*** Opening Supplied data ***

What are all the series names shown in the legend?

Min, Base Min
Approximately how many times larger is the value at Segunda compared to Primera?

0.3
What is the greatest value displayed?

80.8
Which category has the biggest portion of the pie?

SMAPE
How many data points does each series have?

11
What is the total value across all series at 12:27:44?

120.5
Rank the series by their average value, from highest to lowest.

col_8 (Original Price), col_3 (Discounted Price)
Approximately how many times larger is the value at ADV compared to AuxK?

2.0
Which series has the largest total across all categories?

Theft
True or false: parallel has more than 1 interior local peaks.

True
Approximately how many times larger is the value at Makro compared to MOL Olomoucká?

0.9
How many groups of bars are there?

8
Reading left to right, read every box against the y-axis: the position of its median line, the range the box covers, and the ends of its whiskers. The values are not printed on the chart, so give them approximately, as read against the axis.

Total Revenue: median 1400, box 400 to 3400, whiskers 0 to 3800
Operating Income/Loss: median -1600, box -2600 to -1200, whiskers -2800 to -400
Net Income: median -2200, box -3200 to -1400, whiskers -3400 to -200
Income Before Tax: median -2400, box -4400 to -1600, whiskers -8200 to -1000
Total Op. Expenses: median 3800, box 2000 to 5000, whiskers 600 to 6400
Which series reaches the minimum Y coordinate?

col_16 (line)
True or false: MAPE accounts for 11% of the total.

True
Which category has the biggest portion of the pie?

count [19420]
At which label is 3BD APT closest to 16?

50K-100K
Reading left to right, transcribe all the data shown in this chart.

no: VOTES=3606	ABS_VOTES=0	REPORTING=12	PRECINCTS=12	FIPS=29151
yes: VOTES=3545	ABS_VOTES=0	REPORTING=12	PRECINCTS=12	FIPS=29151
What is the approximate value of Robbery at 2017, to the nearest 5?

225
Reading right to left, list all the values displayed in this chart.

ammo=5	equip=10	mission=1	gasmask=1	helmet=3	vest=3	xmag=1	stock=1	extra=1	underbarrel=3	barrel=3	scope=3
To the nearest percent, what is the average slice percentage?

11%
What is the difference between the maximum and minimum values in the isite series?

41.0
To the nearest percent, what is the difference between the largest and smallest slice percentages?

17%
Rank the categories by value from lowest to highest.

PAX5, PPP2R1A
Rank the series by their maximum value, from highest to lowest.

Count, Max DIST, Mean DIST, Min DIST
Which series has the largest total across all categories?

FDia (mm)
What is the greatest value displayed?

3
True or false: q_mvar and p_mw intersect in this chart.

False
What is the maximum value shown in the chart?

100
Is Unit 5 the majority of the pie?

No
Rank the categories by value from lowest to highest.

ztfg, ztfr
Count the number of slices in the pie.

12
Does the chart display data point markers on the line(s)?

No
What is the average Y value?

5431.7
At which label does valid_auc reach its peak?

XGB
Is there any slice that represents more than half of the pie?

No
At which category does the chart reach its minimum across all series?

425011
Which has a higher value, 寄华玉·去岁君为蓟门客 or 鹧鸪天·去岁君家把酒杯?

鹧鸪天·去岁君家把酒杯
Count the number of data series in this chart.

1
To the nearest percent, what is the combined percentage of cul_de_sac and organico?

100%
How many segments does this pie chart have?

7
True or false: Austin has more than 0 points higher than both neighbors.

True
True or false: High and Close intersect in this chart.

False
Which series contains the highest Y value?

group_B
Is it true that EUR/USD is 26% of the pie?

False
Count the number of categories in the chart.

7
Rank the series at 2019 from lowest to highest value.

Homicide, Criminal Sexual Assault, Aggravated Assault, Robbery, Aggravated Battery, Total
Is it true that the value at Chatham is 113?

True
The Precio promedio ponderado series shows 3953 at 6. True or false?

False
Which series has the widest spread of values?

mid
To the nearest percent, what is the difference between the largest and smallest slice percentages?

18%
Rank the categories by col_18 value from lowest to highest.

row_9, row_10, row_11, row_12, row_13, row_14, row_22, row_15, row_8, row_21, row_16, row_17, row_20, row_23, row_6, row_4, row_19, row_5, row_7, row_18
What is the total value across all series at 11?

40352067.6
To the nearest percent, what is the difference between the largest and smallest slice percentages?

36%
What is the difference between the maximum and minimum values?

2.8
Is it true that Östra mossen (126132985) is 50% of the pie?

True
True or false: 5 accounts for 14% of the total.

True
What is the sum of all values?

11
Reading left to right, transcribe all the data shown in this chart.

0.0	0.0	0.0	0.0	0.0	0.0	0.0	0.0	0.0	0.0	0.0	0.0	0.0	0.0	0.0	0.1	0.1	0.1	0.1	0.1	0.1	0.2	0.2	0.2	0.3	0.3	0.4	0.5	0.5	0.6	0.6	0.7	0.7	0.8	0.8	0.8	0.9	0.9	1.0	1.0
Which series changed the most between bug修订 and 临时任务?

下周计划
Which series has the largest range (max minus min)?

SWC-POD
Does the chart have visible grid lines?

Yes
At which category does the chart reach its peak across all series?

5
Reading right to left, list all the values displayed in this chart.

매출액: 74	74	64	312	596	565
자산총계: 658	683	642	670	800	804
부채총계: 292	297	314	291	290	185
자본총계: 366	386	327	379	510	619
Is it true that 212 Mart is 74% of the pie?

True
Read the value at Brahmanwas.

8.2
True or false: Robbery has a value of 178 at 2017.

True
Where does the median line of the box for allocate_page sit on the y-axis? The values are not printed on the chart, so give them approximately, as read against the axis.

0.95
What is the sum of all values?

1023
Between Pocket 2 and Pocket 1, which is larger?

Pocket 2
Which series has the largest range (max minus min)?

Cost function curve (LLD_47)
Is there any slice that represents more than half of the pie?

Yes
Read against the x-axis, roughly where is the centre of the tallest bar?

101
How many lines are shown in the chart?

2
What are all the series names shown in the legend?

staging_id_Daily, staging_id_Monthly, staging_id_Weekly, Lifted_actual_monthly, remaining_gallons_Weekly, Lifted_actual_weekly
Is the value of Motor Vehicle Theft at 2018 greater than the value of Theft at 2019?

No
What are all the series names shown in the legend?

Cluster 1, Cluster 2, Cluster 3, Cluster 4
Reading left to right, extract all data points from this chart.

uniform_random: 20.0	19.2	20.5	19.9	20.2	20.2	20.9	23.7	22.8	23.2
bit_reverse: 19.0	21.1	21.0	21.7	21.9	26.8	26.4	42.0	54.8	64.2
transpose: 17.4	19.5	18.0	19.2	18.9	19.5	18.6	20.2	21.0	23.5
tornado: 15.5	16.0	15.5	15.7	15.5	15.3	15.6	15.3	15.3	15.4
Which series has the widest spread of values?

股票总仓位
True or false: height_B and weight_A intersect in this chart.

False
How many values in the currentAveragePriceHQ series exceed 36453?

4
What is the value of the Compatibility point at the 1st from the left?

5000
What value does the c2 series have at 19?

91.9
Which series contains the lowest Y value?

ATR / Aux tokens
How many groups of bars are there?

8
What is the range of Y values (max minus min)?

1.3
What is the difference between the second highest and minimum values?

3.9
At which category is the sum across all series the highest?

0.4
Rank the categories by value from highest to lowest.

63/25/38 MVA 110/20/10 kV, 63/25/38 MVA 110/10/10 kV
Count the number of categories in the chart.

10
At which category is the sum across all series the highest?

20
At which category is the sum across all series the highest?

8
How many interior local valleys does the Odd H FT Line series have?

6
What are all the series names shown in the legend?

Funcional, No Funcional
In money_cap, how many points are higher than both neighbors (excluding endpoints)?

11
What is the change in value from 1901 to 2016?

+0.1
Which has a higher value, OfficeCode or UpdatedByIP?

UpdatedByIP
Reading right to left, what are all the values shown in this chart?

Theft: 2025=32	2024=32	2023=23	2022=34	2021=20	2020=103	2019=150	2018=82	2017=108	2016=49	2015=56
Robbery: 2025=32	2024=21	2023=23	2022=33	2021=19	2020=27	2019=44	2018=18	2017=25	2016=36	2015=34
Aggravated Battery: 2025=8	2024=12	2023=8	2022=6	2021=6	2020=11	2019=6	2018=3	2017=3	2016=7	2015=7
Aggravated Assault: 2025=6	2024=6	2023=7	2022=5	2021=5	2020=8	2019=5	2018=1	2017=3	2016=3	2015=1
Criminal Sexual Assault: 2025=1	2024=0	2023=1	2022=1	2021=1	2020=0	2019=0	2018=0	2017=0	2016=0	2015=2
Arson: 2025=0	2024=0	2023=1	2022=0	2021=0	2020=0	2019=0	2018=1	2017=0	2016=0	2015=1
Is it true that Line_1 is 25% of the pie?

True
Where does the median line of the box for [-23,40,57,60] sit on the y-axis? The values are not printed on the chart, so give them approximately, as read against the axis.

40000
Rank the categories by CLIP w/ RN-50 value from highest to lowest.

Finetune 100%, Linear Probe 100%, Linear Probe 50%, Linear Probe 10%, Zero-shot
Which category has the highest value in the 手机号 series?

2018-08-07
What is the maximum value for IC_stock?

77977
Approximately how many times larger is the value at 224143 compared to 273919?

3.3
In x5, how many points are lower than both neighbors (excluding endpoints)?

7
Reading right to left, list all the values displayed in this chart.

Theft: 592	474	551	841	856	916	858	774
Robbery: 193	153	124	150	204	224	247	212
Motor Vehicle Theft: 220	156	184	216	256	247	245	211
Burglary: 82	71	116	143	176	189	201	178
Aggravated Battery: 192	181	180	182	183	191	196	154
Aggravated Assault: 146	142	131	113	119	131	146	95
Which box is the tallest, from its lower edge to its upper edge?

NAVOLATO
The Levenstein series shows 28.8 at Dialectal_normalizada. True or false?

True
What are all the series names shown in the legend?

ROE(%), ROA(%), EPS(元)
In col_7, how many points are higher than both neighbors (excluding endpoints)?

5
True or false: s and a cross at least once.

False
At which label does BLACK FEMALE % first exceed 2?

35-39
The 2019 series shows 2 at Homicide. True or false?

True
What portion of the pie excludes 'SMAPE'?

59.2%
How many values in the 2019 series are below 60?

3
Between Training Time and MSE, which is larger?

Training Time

*** Closing Supplied data ***

Reproduce the lines above without any change, starting at the line that contains "col_8 (Original Price), col_3" and ending at the line that contains "Which series reaches". Include both of those lines.

§ Written answer:
col_8 (Original Price), col_3 (Discounted Price)
Approximately how many times larger is the value at ADV compared to AuxK?

2.0
Which series has the largest total across all categories?

Theft
True or false: parallel has more than 1 interior local peaks.

True
Approximately how many times larger is the value at Makro compared to MOL Olomoucká?

0.9
How many groups of bars are there?

8
Reading left to right, read every box against the y-axis: the position of its median line, the range the box covers, and the ends of its whiskers. The values are not printed on the chart, so give them approximately, as read against the axis.

Total Revenue: median 1400, box 400 to 3400, whiskers 0 to 3800
Operating Income/Loss: median -1600, box -2600 to -1200, whiskers -2800 to -400
Net Income: median -2200, box -3200 to -1400, whiskers -3400 to -200
Income Before Tax: median -2400, box -4400 to -1600, whiskers -8200 to -1000
Total Op. Expenses: median 3800, box 2000 to 5000, whiskers 600 to 6400
Which series reaches the minimum Y coordinate?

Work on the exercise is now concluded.